Clouds swirled like black ink stirred by an invisible hand, folding and unfolding above the dead city. The wind carried no warmth—only the scent of dust, metal, and something else…

A quiet ringing.

Soft. Thin. Like a nail tapping glass from the other side of reality.

—ting…

—ting…

—ting…

Han Islat stopped walking.

The sound came from nowhere. From everywhere. From inside the world itself.

He lifted his head gradually, as if afraid the sky might shatter again.

Nothing.

No movement. No life. No color.

Just silence.

He exhaled deeply and continued forward.

The street had changed.

Not physically—this wasn't an illusion. But the air… the space around him shifted as if an unseen boundary had been crossed.
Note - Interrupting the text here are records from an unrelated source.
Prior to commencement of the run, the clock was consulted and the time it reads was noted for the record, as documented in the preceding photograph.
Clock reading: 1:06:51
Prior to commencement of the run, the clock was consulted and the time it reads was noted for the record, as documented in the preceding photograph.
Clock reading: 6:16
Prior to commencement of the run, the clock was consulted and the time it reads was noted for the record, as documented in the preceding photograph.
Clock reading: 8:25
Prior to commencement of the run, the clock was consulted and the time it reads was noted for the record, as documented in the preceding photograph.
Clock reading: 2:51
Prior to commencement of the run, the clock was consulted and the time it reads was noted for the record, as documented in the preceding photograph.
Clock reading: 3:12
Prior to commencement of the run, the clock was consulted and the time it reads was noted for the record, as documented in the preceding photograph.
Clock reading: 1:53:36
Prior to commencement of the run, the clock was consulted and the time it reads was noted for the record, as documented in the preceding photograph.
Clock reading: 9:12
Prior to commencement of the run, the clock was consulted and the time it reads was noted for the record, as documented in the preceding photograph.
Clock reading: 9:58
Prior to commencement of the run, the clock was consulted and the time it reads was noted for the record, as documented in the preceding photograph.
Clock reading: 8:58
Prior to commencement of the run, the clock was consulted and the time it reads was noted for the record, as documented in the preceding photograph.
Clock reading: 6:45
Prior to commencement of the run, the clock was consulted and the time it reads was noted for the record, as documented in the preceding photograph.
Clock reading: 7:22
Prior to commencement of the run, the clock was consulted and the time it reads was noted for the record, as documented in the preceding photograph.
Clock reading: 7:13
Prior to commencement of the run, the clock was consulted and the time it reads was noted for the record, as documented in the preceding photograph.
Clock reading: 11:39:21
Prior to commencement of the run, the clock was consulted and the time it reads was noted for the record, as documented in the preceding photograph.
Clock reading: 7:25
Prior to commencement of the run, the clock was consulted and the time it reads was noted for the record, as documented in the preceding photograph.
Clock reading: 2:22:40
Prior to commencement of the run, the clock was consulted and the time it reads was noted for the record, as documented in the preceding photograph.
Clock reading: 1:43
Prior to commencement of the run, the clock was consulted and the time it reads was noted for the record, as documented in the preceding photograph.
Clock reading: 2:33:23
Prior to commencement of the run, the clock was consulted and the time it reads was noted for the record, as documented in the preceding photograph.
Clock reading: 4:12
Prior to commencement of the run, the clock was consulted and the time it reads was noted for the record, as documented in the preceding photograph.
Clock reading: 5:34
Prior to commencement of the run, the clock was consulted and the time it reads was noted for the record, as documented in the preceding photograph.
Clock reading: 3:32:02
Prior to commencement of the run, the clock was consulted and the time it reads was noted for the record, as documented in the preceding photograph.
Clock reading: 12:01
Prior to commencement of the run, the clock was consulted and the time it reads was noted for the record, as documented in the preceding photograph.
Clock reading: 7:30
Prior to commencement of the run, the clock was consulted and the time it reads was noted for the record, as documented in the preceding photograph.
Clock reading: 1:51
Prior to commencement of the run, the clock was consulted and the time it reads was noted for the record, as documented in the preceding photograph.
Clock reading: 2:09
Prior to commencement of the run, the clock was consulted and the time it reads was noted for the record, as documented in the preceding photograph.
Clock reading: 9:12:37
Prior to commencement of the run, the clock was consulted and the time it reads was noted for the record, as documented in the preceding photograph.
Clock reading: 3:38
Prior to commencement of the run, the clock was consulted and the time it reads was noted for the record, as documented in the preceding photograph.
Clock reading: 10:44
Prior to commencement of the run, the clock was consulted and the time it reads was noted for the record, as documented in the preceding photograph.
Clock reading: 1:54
Faint patterns crawled along the pavement, forming symbols he didn't recognize—curved lines that felt older than any human language.

He crouched and touched one.

It pulsed faintly.

Then the ground throbbed.

A heartbeat.

Not his.

Not human.

"Again…" he whispered.

Ever since he woke up here, the city had felt wrong—like an imitation of the world copied imperfectly from a fading memory.

But this—this was the first time something answered him back.

He stood slowly.

The street ahead was lined with abandoned buildings, tall and sharp like broken teeth. Their windows reflected nothing—not even him. The sky was dim but not dark, glowing faintly with pale, exhausted light.

And in the middle of that lifeless road…

A door stood.

Alone.

Unattached to any wall.

Standing upright on cracked asphalt as if it had roots beneath the earth.

A single wooden door, old and chipped, with a bronze handle dulled by time.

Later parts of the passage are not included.